= GOAL 1 =
Locate every line in the rows below that contains the string "numericTimeSignature", and copy each of those lines.
--- begin TEXT BLOCK ---
The apertures 350 result in local deviations of the electric potential in the space between the plate 300 and the wafer stage 310 or wafer 320. As the stage 310 is translated laterally the edge of the wafer stage 310 and other features of the wafer stage 310 may pass beneath these apertures 350. If measures are not taken to prevent it, the area under the aperture 350 may be subjected to a tangential component of the electric field as shown by line 360. This may damage the edge of the conductive coating 330 on the stage 310 by causing discharges and/or arcing. Discharges can result in unwanted particles and contamination and local gas pressure increases, which in turn can result in electrical breakdown. Discharges can also occur near other portions of the wafer 320 and may damage them.

According to an aspect of an embodiment, an electrically conductive window element is provided to prevent a component of the electric field tangential to the stage. Deviations of the electrical potential at the locations of the apertures in the shielding plate 300 are reduced, and so also discharges by field emission.

The window element is a conductive but optically transparent element positioned in or at the apertures. This element can be, for example, a bulk material that is itself conductive and transparent. In can also be a transparent material with a conductive film. It can also be a screen.

FIG. 4 shows a window element 400 which is made of a material that is both transparent and electrically conductive. The material may be, for example, a conductive material like ITO (indium tin oxide) that is transparent for at least the portion of the light spectrum used by the optical measurement device. The material could be another transparent conductive oxide, or graphene. Carbon nanotubes may be used. A doped transparent semiconductor would fulfill the conductivity requirement as well. A crystalline material may be used or an amorphous material may be used such as a conductive polymer. These are examples and other materials may also be used.

FIG. 5 shows an example of a window element 410 made of a first material 420 that is transparent but not necessarily electrically conductive with a conductive film 430. For example, the window element 410 may be a glass body 420 that is coated with a thin conductive film 430 made of, for example, gold or aluminum. Other metals such as titanium and chromium may be used. The film 430 may be applied by vapor deposition or any other suitable technique.

A coating 430 having a thickness above a threshold, such as about 10 nm, would be sufficiently thick to provide the requisite conductivity. A coating 430 having a thickness of less than a threshold, such as about 1 μm, would provide sufficient optical transmission. Typically such a coating 430 may have a thickness in a range of about 10 nm to about 10 μm. In the specific embodiment shown in FIG. 5 the conductive coating 430 is shown as being on the top surface of the first material, but it will be apparent to one of ordinary skill in the art that the coating 430 may be on just the top surface, just the bottom surface, or both the top and bottom surfaces of the first material.
--- end TEXT BLOCK ---
= GOAL 2 =
Name every metal that the passage on the conductive window element gives as a material for the conductive film.
--- begin SUPPLIED DATA ---
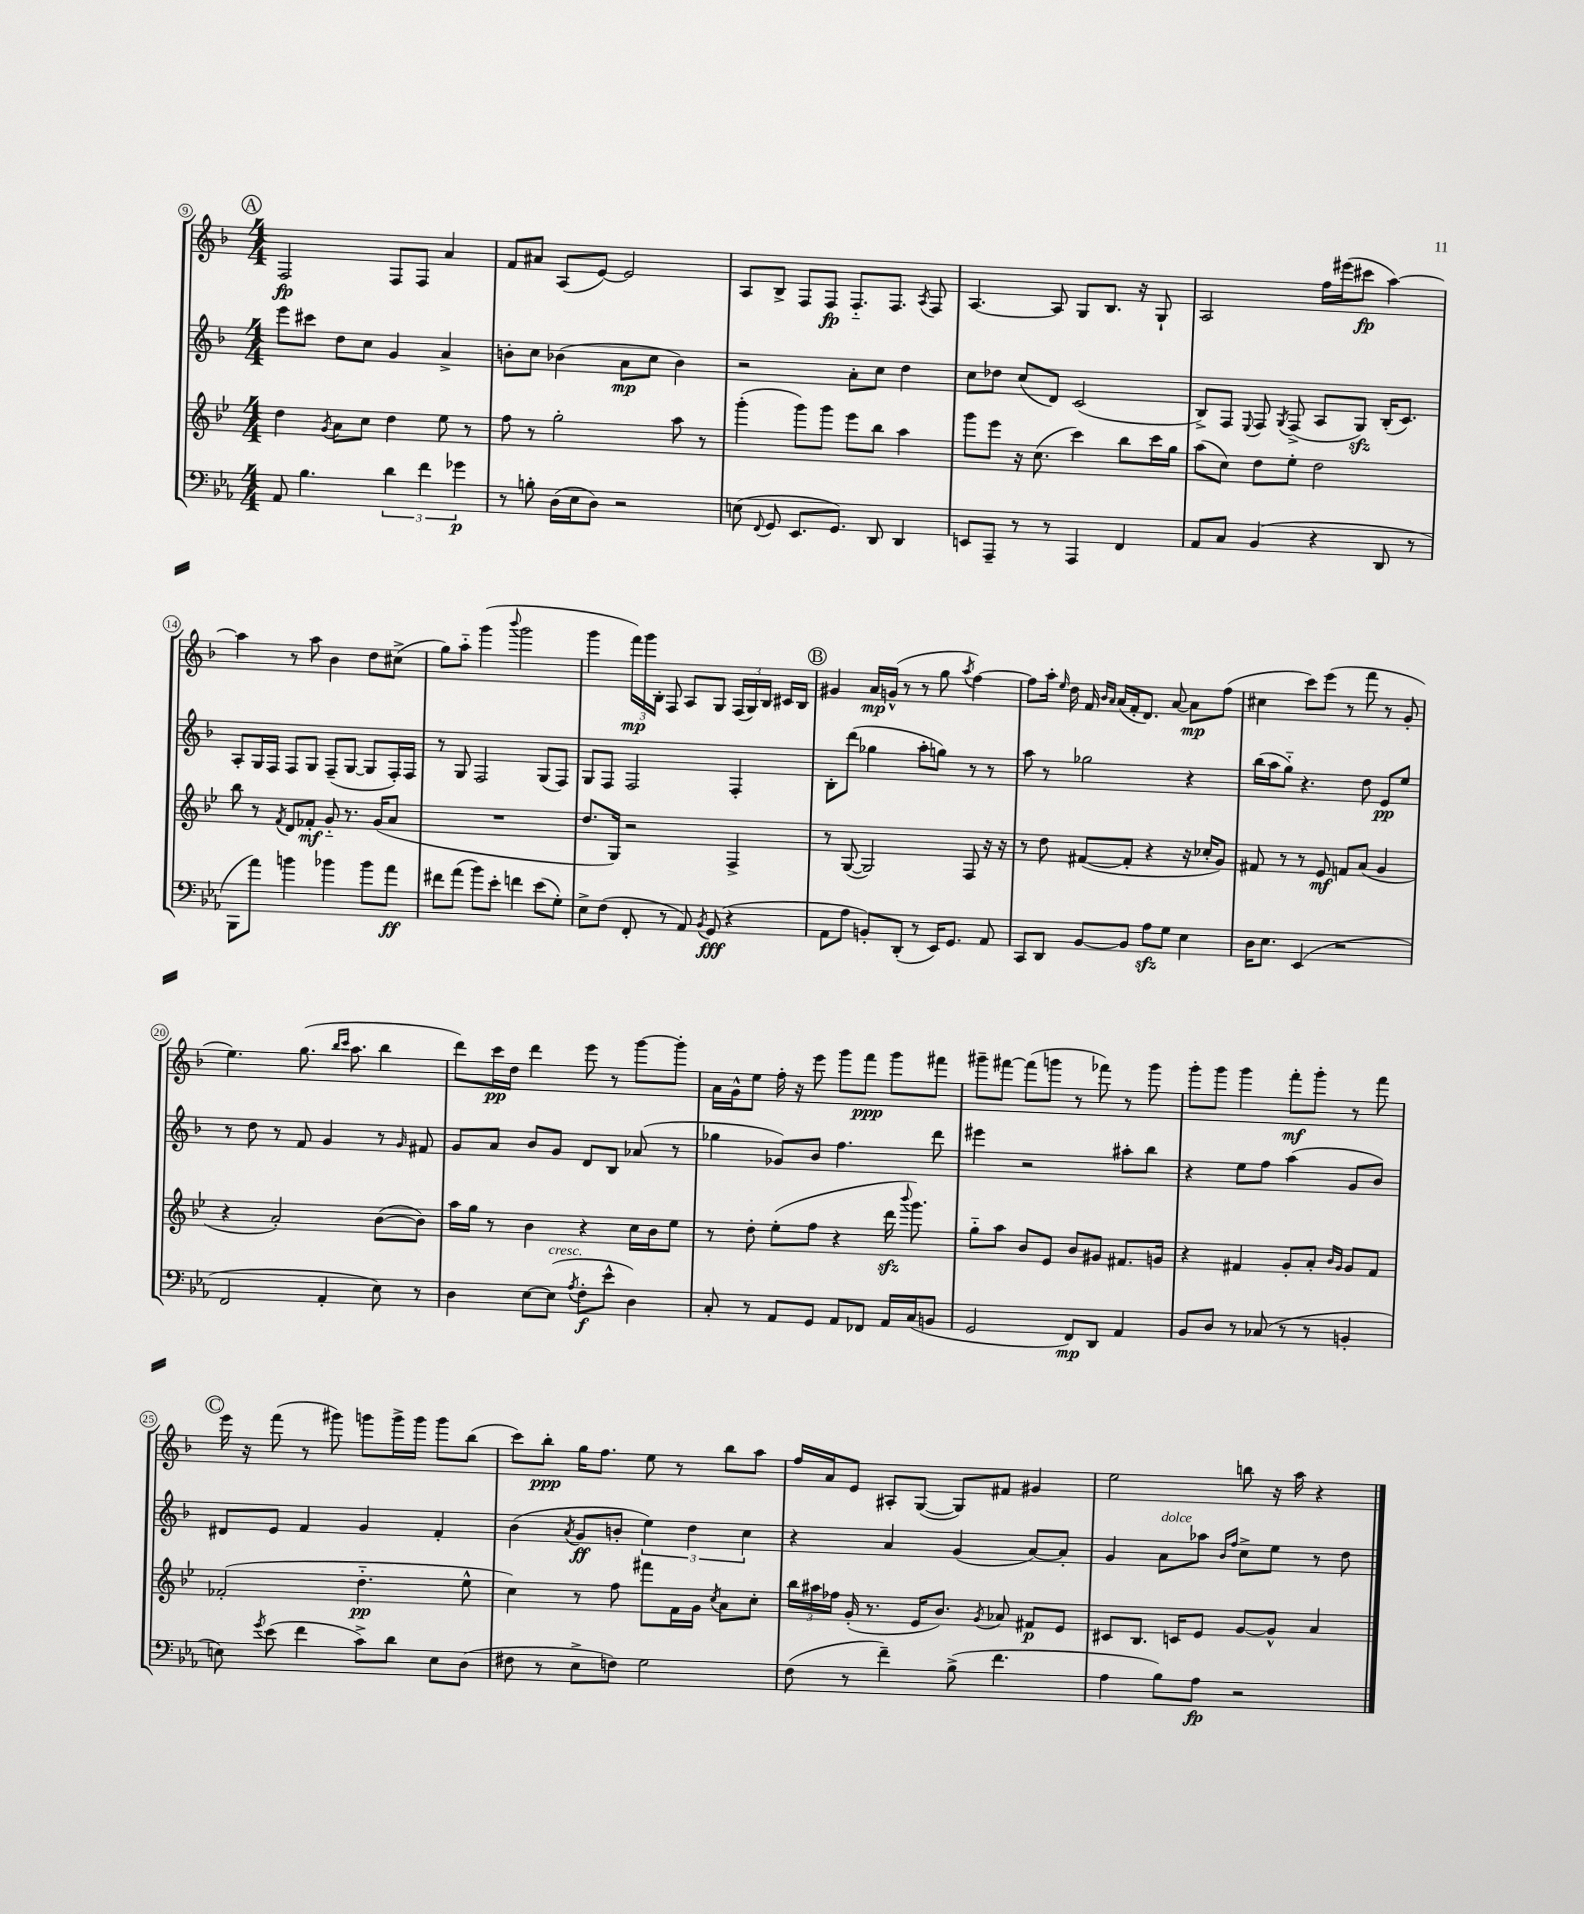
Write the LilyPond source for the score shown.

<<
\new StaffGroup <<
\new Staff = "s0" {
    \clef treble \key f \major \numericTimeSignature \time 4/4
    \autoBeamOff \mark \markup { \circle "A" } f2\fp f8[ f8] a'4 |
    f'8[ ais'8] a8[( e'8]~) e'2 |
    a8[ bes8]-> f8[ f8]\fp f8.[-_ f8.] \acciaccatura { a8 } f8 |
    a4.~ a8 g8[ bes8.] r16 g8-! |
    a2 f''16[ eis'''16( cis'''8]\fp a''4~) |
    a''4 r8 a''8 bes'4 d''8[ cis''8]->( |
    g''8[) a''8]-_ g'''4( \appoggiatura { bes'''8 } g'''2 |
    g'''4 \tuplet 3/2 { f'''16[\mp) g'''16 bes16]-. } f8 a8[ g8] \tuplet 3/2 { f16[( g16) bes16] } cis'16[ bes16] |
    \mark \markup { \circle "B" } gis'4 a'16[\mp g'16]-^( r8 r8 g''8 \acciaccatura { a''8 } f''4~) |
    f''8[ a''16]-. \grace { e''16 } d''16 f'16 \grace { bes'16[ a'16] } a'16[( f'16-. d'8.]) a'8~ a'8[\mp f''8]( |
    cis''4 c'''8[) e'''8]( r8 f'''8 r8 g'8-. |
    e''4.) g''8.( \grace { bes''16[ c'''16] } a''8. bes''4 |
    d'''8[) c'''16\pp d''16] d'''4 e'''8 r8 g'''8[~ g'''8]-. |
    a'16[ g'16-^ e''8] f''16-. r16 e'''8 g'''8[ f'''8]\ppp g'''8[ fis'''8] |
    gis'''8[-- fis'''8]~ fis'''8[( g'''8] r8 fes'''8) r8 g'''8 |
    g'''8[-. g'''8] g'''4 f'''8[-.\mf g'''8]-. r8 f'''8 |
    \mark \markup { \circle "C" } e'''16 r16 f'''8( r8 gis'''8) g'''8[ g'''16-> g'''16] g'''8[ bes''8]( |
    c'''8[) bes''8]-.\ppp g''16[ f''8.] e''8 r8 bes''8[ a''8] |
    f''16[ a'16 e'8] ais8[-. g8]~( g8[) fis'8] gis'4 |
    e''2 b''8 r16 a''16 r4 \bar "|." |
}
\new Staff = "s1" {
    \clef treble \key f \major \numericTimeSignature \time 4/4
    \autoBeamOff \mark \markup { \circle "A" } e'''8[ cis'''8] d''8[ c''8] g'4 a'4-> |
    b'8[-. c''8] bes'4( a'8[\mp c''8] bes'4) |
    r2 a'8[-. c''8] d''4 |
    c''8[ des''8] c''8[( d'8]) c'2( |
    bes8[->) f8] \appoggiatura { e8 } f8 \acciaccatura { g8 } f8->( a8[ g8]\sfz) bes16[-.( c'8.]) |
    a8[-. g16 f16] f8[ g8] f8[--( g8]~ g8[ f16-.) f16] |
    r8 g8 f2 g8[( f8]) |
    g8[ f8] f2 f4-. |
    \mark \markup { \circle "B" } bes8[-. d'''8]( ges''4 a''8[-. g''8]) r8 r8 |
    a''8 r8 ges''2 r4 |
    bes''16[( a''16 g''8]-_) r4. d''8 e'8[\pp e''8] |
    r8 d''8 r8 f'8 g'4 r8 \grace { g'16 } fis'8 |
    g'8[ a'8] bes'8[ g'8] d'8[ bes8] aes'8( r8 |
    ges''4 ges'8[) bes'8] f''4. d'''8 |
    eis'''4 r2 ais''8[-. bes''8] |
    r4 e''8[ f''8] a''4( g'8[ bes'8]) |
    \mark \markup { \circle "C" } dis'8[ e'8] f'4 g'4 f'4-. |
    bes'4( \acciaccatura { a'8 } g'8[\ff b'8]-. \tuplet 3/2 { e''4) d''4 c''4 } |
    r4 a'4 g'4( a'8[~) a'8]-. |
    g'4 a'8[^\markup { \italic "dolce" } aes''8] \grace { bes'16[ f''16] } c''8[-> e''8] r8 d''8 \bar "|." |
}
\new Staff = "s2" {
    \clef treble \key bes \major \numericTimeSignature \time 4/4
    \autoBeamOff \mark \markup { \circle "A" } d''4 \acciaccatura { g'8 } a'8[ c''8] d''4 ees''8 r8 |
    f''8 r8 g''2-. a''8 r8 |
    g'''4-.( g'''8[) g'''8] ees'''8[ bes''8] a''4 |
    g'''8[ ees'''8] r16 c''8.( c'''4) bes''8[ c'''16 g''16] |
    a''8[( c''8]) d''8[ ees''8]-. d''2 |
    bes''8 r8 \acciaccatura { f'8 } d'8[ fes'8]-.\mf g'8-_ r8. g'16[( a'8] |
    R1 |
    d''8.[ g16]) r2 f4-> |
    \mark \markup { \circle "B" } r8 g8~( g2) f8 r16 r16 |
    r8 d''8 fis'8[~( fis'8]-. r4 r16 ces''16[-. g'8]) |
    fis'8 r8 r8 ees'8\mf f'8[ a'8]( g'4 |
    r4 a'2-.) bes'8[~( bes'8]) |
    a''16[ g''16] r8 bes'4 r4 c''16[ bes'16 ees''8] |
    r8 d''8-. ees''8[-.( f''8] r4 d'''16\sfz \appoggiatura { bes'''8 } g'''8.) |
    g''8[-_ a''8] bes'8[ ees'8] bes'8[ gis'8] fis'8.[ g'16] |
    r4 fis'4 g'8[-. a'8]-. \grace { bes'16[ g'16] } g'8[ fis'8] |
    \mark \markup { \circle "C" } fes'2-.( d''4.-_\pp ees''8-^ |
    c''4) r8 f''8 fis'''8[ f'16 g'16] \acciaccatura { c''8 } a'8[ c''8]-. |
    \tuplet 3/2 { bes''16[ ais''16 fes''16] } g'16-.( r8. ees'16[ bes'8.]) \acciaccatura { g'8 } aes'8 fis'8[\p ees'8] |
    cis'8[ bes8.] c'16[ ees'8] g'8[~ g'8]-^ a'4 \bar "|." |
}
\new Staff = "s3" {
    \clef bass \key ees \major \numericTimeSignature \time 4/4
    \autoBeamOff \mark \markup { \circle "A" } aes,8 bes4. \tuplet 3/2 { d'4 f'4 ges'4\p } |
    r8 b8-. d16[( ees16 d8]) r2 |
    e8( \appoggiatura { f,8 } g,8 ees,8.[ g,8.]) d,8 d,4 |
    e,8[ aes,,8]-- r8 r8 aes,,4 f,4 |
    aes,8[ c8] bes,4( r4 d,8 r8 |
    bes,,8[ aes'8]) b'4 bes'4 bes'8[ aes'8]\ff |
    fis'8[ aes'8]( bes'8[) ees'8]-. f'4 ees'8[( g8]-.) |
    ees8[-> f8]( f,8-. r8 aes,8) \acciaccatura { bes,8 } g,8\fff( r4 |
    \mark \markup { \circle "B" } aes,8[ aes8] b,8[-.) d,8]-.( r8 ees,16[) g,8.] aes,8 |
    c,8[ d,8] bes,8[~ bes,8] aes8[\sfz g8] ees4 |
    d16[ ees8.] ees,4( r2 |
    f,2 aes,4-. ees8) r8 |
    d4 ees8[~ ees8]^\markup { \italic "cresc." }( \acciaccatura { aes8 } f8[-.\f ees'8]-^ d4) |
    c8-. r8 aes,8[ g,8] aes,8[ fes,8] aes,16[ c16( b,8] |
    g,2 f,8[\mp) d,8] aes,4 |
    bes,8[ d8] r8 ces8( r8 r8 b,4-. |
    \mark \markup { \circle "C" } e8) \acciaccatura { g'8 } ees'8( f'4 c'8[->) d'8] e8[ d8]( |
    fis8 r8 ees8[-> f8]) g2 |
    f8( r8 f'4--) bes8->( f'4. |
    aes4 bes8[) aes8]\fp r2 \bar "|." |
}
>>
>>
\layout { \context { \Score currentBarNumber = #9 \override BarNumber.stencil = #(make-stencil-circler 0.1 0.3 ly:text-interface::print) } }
--- end SUPPLIED DATA ---
= PROBLEM SOLUTION 1 =
    \clef treble \key f \major \numericTimeSignature \time 4/4
    \clef treble \key f \major \numericTimeSignature \time 4/4
    \clef treble \key bes \major \numericTimeSignature \time 4/4
    \clef bass \key ees \major \numericTimeSignature \time 4/4

= PROBLEM SOLUTION 2 =
Gold, aluminum, titanium, and chromium.